The researchers selected the veterans from a sample that included more than 47,000 who entered the Veterans Health Administration’s programs with a PTSD diagnosis during the 20-year period. They excluded those who reported prior excessive alcohol use, those who reported recent use of drugs other than marijuana at admission and those who entered treatment from programs that would have restricted their access to alcohol and drugs to minimize confounding effects of substances other than marijuana. The study’s results contradict those of several recent preclinical and survey studies that suggest that medical marijuana may hold therapeutic benefits for PTSD patients. Though a definite answer on marijuana’s potential as a medical therapy is outside the study’s purview, the study’s results underscore a need for more research into the drug, which has been legalized more on the basis of public opinion and political pressure than scientific evidence, according to Robert Rosenheck, senior author and professor of psychiatry and public health at the Child Study Center at the School of Medicine. Medical marijuana is now a legal prescription for various conditions in at least 23 states, according to the study.

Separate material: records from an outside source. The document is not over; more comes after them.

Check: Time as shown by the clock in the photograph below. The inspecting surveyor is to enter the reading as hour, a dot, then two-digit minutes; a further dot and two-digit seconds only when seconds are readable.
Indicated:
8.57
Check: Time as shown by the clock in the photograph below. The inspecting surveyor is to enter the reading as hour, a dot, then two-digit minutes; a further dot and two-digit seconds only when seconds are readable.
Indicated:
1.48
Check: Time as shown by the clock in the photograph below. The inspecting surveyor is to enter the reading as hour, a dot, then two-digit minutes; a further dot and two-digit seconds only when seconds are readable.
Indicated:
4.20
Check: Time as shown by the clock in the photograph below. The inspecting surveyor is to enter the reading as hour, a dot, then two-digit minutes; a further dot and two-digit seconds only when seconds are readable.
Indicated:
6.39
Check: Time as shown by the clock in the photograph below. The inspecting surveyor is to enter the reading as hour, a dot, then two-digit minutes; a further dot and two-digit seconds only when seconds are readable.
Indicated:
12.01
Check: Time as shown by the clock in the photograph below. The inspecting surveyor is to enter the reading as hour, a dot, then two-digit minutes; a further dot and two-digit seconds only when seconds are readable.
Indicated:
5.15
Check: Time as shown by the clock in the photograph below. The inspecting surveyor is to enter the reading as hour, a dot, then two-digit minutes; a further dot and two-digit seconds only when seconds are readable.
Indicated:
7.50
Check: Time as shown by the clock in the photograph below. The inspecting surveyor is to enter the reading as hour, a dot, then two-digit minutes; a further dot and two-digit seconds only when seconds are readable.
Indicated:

“This is a particularly dramatic test case because the [Connecticut] legislature had come out with a treatment recommendation on the basis of no scientific evidence,” Rosenheck said.
Wilkinson and Rosenheck are not the only researchers at Yale to argue that medical marijuana should be subject to a stricter approval process. In June, the Journal of the American Medical Association published an editorial written by Deepak Cyril D’Souza and Mohini Ranganathan, both researchers and psychiatry professors in the School of Medicine, in which the authors argued that legislators lack sufficient evidence to approve marijuana as a medical treatment and, by doing so, are putting “the cart before the horse.”
D’Souza, who recently received funding from the National Institute on Alcohol Abuse and Alcoholism to conduct research on the effects of concurrent alcohol and marijuana consumption on driving ability, said states should shoulder the responsibility of supporting research to answer the questions that still remain about the effects of marijuana use.
“The process by which states have approved new indications for medical marijuana leaves a lot to be desired,” D’Souza said. “I think that there should’ve been more careful review of the evidence, which I don’t think happened.”
Other conditions that can qualify patients for medical marijuana in certain states include cancer, glaucoma, HIV/AIDS, Parkinson’s disease, multiple sclerosis, Crohn’s disease and epilepsy.